In molte aree del mondo la dimensione religiosa è assai vivace e vitale,
come vari studi evidenziano. Questa vitalità si osserva anche in
Italia (e in parte in Europa) se si guarda a ciò che succede nelle
minoranze religiose; anche all’interno di quel cattolicesimo impegnato
che è appunto minoritario in una nazione in cui un’ampia quota di
italiani mantiene ancora un legame con la fede della tradizione. Dunque,
la religione del futuro – alle nostre latitudini – sarà sempre più un fenomeno di minoranza?
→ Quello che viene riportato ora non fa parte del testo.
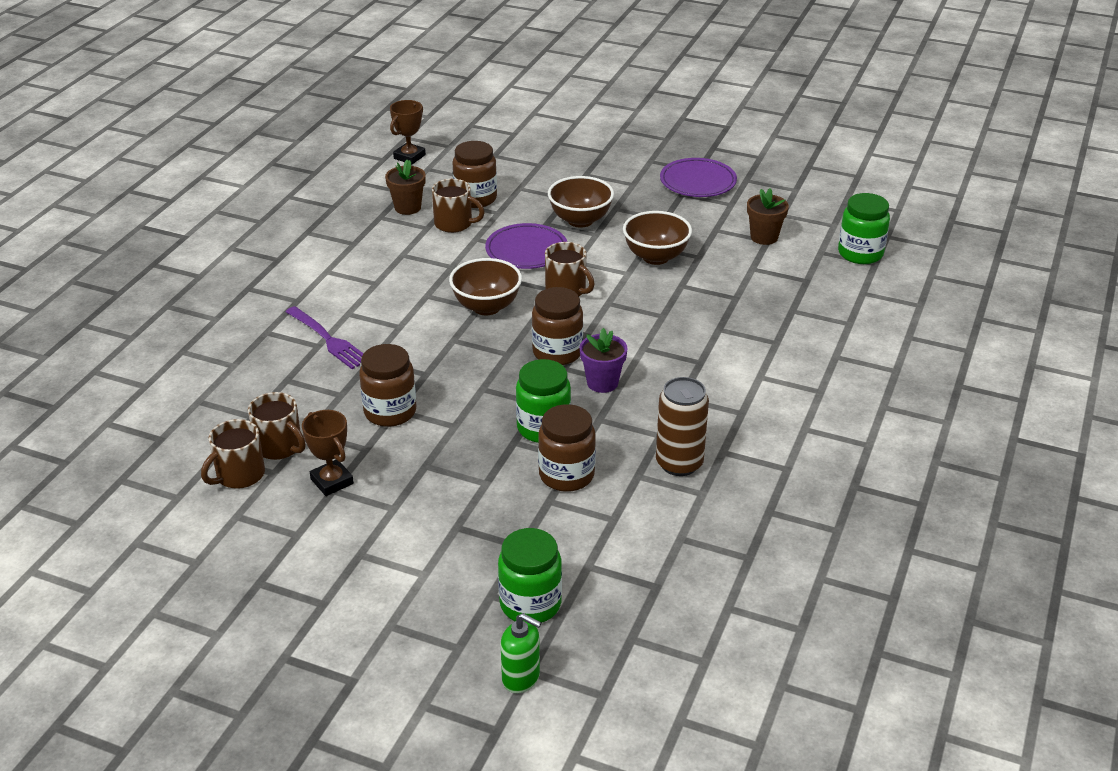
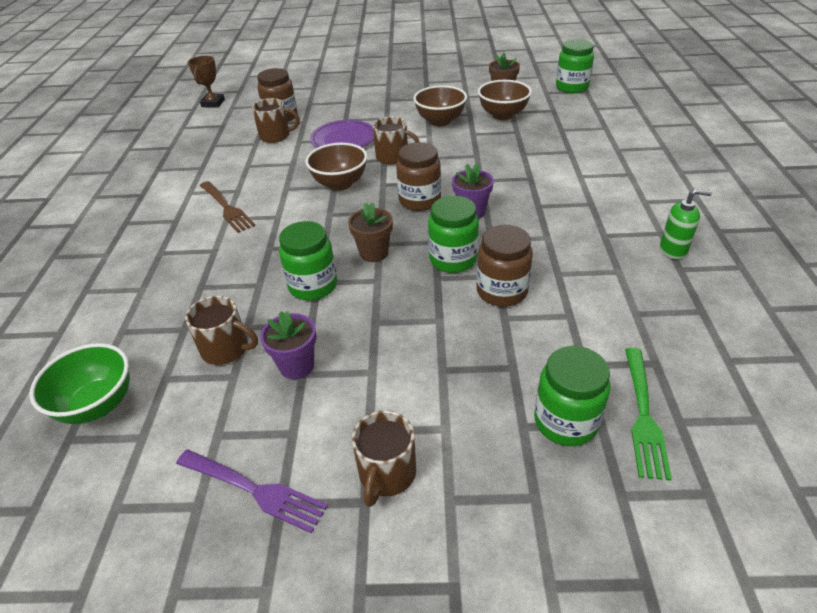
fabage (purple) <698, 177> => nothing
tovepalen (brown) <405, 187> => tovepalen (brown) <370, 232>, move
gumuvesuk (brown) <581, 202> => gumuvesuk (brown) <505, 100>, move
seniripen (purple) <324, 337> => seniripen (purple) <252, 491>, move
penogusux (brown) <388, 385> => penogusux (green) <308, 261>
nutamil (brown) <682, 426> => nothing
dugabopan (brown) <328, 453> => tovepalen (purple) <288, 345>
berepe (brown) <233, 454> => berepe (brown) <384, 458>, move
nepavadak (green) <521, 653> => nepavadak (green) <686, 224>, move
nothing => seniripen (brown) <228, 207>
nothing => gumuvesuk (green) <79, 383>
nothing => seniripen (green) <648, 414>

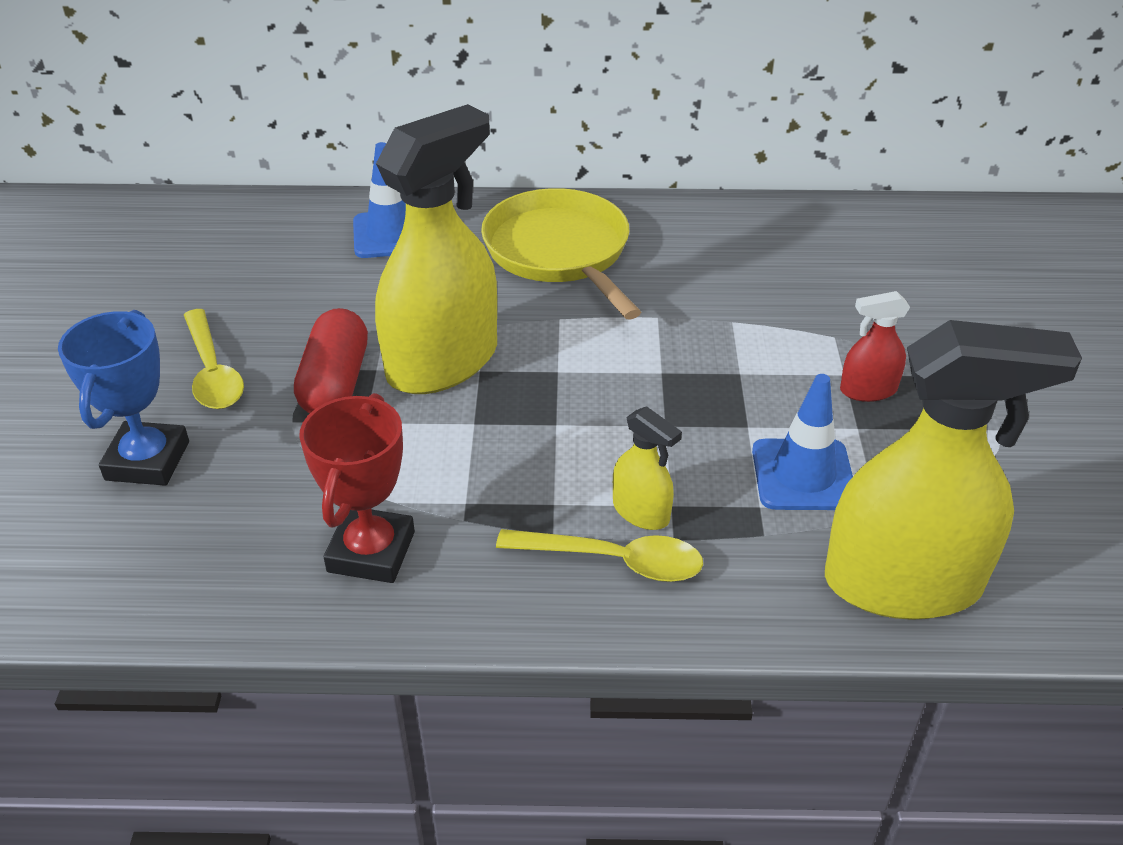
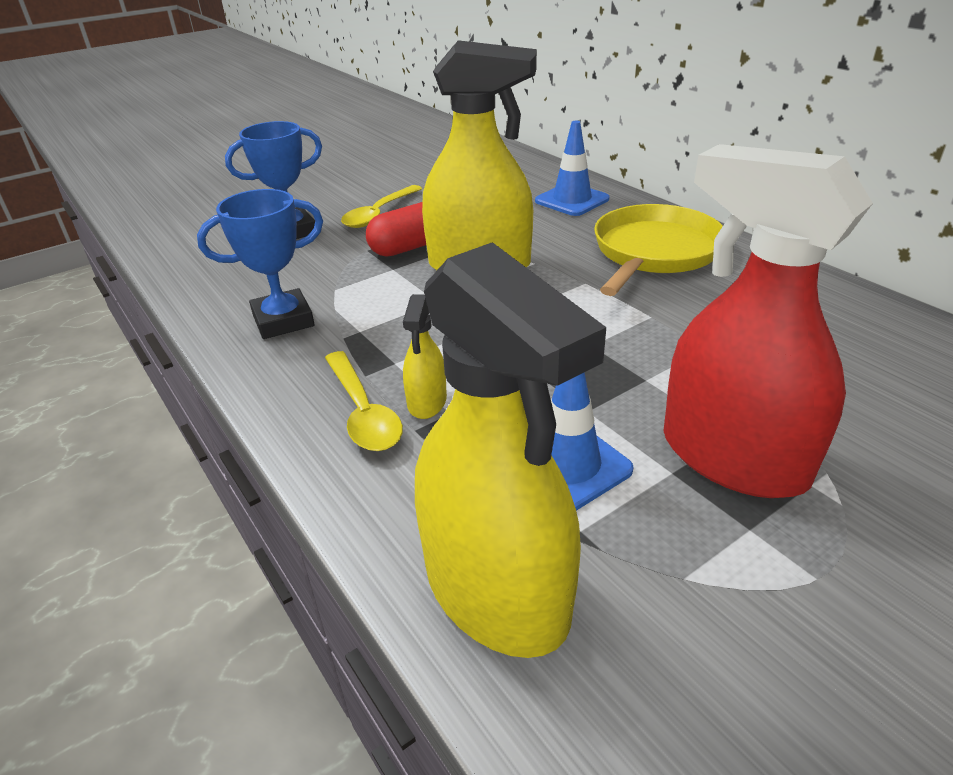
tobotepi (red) <875, 346> => tobotepi (red) <768, 321>, x2.26
dugabopan (red) <357, 488> => dugabopan (blue) <260, 264>

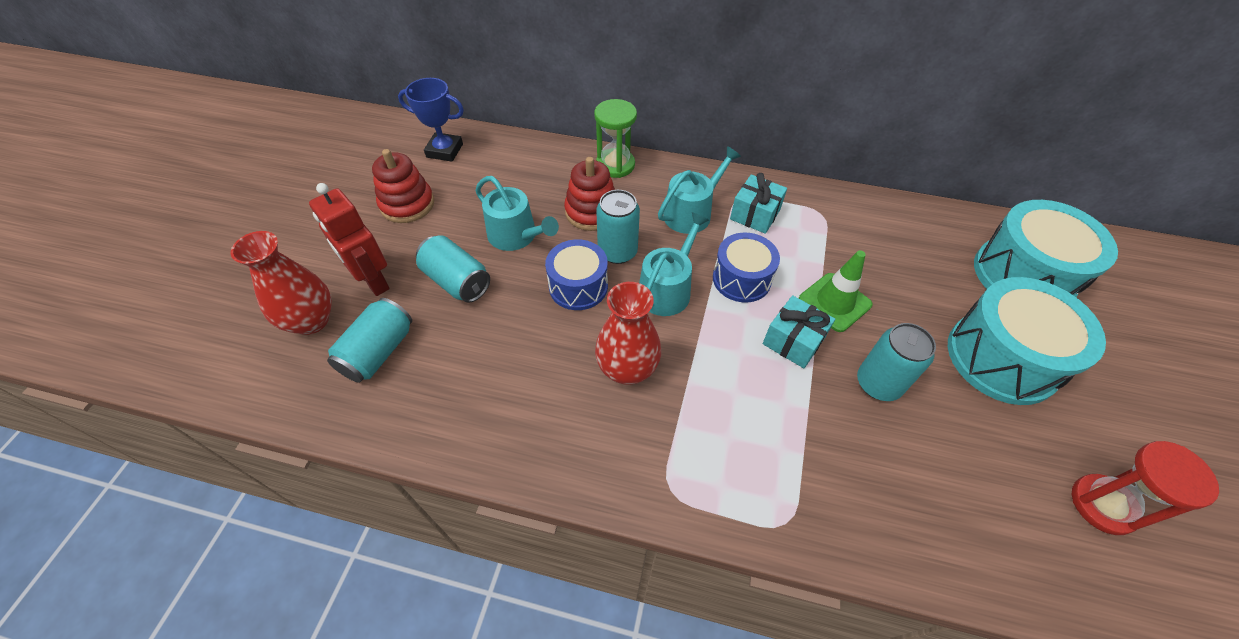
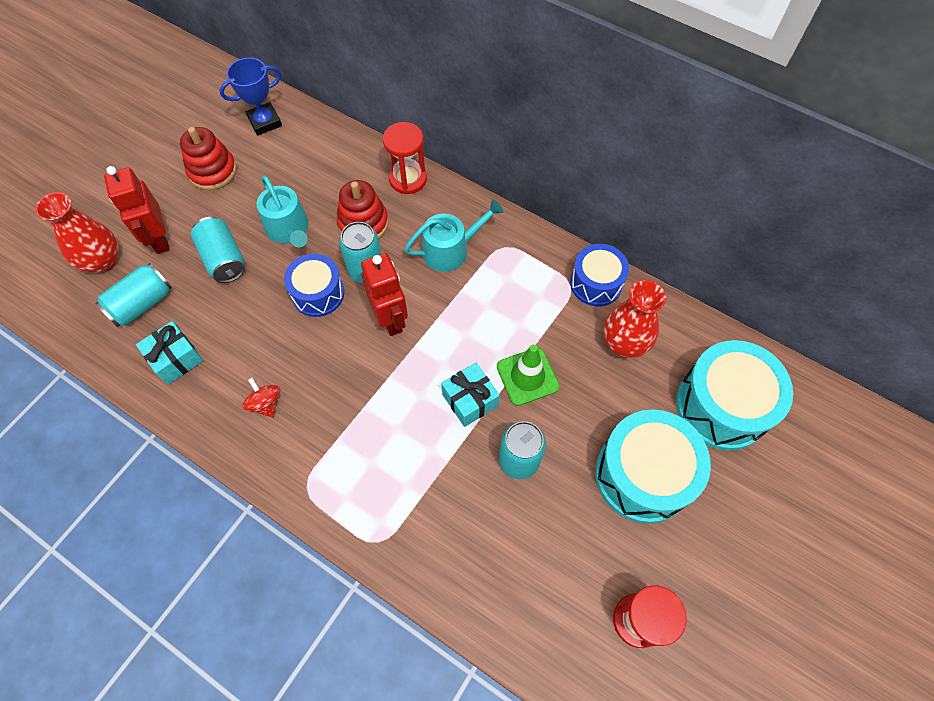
dugabopan (blue) <431, 120> => dugabopan (blue) <250, 97>, 60 degrees counterclockwise
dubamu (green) <615, 138> => dubamu (red) <405, 158>
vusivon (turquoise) <758, 203> => vusivon (turquoise) <169, 353>, move
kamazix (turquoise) <674, 264> => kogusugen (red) <384, 294>
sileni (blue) <746, 268> => sileni (blue) <599, 275>, move
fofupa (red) <628, 333> => fofupa (red) <634, 319>, move
nothing => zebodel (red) <261, 398>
Tutto
sembra andare in questa direzione, anche se si riscontra nell’insieme
della popolazione una diffusa domanda di senso e di punti di
riferimento, che pure ha difficoltà a trovare sbocchi e ad essere
intercettata. Una ricerca di senso ondivaga, che si situa sovente ai
margini delle chiese e del sacro ufficiale, che fatica a riconoscersi
nelle definizioni convenzionali. Perché questa è l’epoca in cui si tende
ad andare oltre gli steccati, in cui si può ammettere di pregare anche
senza essere certi di credere, nel quale l’assenza della pratica
religiosa non significa la fine del bisogno di Dio. E nella quale molti
maturano un rapporto ambivalente con la religione della tradizione,
percepita per un verso come parte della propria storia e per un altro
come una realtà estranea, perchè hanno un contenzioso con la fede e la
chiesa che viene da lontano. Il futuro della dimensione religiosa,
dunque, dipende anche dalla capacità delle comunità credenti di
rispondere a questa domanda di senso instabile, che è un prodotto tipico
della modernità avanzata e riflette la precarietà del tempo in cui
viviamo.
(1) F. Garelli, Cosa è cambiato nel sentimento religioso,
in “Vita Pastorale”, ottobre 2020, Dossier, pp. II e III. Su questi
temi cfr. anche un mio articolo comparso su “SettimanaNews”, 7 maggio
2020.
(2) C. Taylor, L’età secolare, Feltrinelli, Milano, 2009
(3) F. Garelli, Piccoli atei crescono. Davvero una generazione senza Dio?, Il Mulino, Bologna, 2016, pp. 50-52.
(4) Un’importante
e assai qualificata riflessione sulle sfide etiche, ma anche su quelle
religiose, che emergono dalla mia ultima indagine sulla religiosità in
Italia, si trova in F. G. Brambilla, Gente di poca fede e di incerta religione? La condizione attuale del cattolicesimo italiano, in “Rivista del clero italiano”, ottobre 2020, pp. 679-712.